Der Lügner

Pierre Corneille
Der Lügner
(Le Menteur)
Komödie in 5 Akten
Deutsch von Rainer Kohlmayer
4 D, 6 H, 1 Dek
Le Menteur (1643/44 von Corneille aus dem Spanischen übertragen und bearbeitet) wird in Frankreich oft gespielt. In Deutschland ist diese frivole Komödie, die als die erste moderne Komödie Frankreichs gilt und von Molière sehr geschätzt wurde, so gut wie unbekannt, wofür man kulturelle Gründe vermuten könnte. Eine Lügner- (und Lügnerinnen-)Komödie, bei der im Schlusswort sogar das Publikum zum Lügen ermuntert wird, scheint nicht so recht ins Land des kategorischen Imperativs und zur deutschen Tradition des Lustspiels, getreu dem Lessing-Motto „Man kann auch lachend sehr ernsthaft sein“, zu passen.

Aber nein: Corneille passt durchaus, auch heute noch, nicht nur, weil der kategorische Imperativ Kants längst zur politisch korrekten Heuchelei geschrumpft ist. Der Hauptgrund dafür, dass dieses Stück – mit über 900 Vorstellungen eines der meistgespielten Stücke der Comédie-Française überhaupt, die es 2004/05 wieder einmal mit großem Erfolg aufführte – auf den deutschen Bühnen nicht vorkam, war das Fehlen einer spielbaren Übersetzung. Die in den 1920er Jahren entstandene Übersetzung von Hans Schiebelhuth war schon zum Zeitpunkt ihrer Entstehung sprachlich hoffnungslos veraltet, erst recht zur Zeit ihrer Publikation (1954).

Wenn man sich die Mühe macht, zeilen- und satzgenau zu übersetzen und dabei den französischen Text konsequent in lebendiges Gegenwartsdeutsch umzuwandeln, versteht man, weshalb das Stück an den französischen Theatern so beliebt ist. Es ist ein ausgesprochen rhetorisch-kulinarischer Text, pointen- und tiradenreich, voll hinreißender Szenen und spannend bis zum Schluss. Und durch die Vater-Sohn-Beziehung auch psychologisch interessant. Es ist eine Art Bunbury des 17. Jahrhunderts.
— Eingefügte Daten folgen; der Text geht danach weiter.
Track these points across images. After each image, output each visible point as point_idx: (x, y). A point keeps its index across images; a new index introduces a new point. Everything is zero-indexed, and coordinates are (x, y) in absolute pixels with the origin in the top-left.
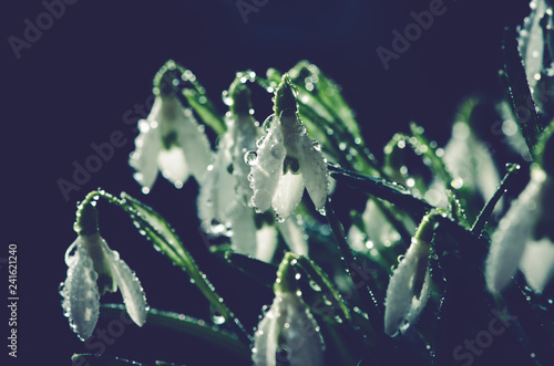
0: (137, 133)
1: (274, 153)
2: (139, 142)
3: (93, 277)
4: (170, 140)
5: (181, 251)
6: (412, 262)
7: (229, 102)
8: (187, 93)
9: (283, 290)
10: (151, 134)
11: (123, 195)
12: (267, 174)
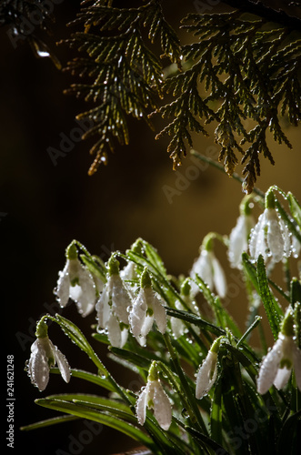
0: (58, 277)
1: (142, 308)
2: (59, 282)
3: (45, 360)
4: (75, 281)
5: (85, 343)
6: (209, 362)
7: (108, 268)
8: (82, 256)
9: (151, 380)
10: (65, 278)
11: (57, 315)
12: (138, 318)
Corneilles Lügner Dorante ist ein sympathischer Narziss, der sich ständig neu erfindet, der – wie besoffen von Redegewandtheit und Phantasie, und immer auf der Flucht nach vorn – seine eigene Wirklichkeit produziert, sich im Netz seiner Lügen verstrickt und durch noch kühnere Lügen wieder daraus befreit. Ein rhetorischer Don Juan, der in sich selbst und in das Prinzip Frau verliebt ist, ein großes Kind, dem der Dichter Corneille das böse Erwachen erspart. Die Redekunst triumphiert über die Moral, die Phantasie besiegt die Realität.

Die Leidtragenden sind vermutlich die Frauen, die sich in das fragile Happy End fügen müssen. Aber Corneilles Frauenfiguren sind auch nicht auf den Mund gefallen, aus ihrer Raffinesse und großstädtischen Eloquenz spricht ein emanzipiertes, gescheites Selbstbewusstsein, wie es aus dem deutschen Klassikerstädtchen Weimar kaum zu vernehmen war. Corneilles Figuren sind himmelweit entfernt von Idealismus und opferbereiter Innerlichkeit. Die schöne sprachliche Oberfläche ist die Substanz, ähnlich wie in Mozarts Così fan tutte.

In der Komödie darf die Anarchie über die Ordnung siegen und daran erinnern, dass ein Leben ohne Kunst und Phantasie eine Erde ohne Himmel wäre. Und so staunt das Publikum mit offenem Mund, wenn sich der Eskapist Dorante am Schluss noch einmal mit einer halsbrecherischen Kehrtwendung aus dem Regen in die Traufe lügt.